# Convection using a pressure--temperature look-up table and the rheology of Steinberger and Calderwood (2006)
*This section was contributed by Juliane Dannberg and René
Gassmöller.*
In this cookbook we will go one step further from the last one and set up a
fully compressible mantle convection model using the projected density
approximation (where the density is interpolated onto the finite element grid
to compute the density gradients in the mass conservation equation rather than
approximating these gradients using a reference profile or
temperature/pressure derivatives of the density, see {cite:t}`gassmoller:etal:2020`).
To compute the material properties, we read in a look-up table of
material properties in dependence of temperature and pressure, originally
computed using a mineral physics software (in this case, Perple_X, {cite}`connolly:2005`).
The table is based on the thermodynamic database of {cite:t}`stixrude:lithgow-bertelloni:2011`
and a pyrolitic composition {cite}`ringwood:irifune:1988`.
Compared to a 1D profile, a temperature-pressure look-up table has the
advantage that material properties are accurate not only around one reference
adiabat, but also for strongly deviating pressures and temperatures. This is
particularly important at phase transitions, because their depth depends on
the temperature and pressure.
This cookbook also demonstrates how to read in a viscosity profile from a data
file. Specifically, we use the profile and lateral viscosity variations due to
temperature from {cite:t}`steinberger:calderwood:2006`, which are based on mineral
physics constraints and surface observations.
In addition, this cookbook shows the use of periodic boundary conditions.
## Geometry and periodic boundaries.
The model setup is a quarter spherical shell with periodic side boundaries.
The inner and outer radius are 3481 km and 6371 km, respectively, so
that the mantle is 2900 km deep. In the same section of the input file,
we also need to specify that the model should have periodic boundaries in
angular ($\phi$) direction:
```{literalinclude} geometry.part.prm
```
Both the top and bottom boundaries allow for free slip. Because the model has
periodic side boundary conditions and free slip boundaries at top and bottom,
the amount of rigid-body rotation in $\phi$ direction is not constrained. In
other words: There is no unique solution. ASPECT can remove this nullspace from the
model (see {ref}`sec:methods:nullspace-removal`). Here, we do this by setting
the net rotation to zero:
```{literalinclude} nullspace.part.prm
```
The temperature is fixed to 273 K at the top and 3773 K at the
bottom boundary. The initial temperature model consists of an adiabatic
profile, thermal boundary layers at the surface and the core-mantle boundary,
and a small harmonic perturbation to initiate convection. The gravity profile
in the model is based on PREM.

▸ **Data supplied**
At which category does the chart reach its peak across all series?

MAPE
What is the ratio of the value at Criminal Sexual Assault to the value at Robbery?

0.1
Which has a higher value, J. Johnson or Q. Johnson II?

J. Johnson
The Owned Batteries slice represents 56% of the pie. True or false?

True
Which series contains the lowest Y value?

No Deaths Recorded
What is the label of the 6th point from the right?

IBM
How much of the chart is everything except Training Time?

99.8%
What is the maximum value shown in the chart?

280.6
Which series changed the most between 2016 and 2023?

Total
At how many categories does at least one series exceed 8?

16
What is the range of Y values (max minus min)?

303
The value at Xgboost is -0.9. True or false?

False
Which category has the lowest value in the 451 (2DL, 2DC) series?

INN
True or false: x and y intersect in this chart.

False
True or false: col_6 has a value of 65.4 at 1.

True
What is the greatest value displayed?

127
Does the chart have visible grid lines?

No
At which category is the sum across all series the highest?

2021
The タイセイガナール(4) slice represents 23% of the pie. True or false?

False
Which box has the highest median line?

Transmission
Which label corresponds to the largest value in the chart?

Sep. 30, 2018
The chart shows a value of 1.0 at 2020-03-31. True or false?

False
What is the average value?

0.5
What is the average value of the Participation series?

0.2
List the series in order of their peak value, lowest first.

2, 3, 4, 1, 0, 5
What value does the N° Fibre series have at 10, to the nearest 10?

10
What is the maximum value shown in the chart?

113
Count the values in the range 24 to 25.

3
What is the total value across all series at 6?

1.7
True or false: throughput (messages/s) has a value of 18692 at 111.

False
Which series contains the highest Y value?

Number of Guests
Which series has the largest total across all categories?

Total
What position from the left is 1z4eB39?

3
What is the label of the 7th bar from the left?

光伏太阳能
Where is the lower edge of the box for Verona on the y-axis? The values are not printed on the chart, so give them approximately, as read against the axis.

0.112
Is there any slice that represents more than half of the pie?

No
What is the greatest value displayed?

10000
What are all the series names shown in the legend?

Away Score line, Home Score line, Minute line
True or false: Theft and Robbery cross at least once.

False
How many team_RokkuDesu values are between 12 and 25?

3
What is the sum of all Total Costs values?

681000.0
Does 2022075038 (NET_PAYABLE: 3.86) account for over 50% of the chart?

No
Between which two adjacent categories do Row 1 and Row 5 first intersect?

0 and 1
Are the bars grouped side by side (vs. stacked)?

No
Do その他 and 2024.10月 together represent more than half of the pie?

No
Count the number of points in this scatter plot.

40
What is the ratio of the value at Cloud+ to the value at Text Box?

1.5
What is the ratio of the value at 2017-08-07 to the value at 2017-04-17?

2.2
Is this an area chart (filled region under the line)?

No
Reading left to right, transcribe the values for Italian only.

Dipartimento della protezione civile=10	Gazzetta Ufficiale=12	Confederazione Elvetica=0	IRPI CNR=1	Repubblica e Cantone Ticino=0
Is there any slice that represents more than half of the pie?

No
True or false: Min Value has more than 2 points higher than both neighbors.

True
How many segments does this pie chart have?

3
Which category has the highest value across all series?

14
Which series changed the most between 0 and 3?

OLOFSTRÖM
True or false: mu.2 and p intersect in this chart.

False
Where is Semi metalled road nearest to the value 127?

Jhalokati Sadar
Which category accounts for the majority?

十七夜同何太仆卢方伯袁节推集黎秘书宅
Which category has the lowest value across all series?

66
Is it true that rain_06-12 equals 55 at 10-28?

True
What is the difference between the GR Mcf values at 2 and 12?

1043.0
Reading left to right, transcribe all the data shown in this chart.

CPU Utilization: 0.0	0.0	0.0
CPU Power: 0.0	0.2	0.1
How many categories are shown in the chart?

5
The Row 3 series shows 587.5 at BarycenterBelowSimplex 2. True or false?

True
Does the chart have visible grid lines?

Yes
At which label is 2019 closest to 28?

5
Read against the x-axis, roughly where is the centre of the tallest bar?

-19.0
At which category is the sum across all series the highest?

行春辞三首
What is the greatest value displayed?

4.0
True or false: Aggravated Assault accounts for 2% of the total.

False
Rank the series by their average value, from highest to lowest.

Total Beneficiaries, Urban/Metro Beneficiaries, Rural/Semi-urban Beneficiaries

▸ **Exercise aim**
In the mantle convection cookbook, what are the inner and outer radii of the quarter spherical shell? Please give both values. This material comes from a separate source.

▸ **Exercise output**
The inner radius is 3481 km and the outer radius is 6371 km.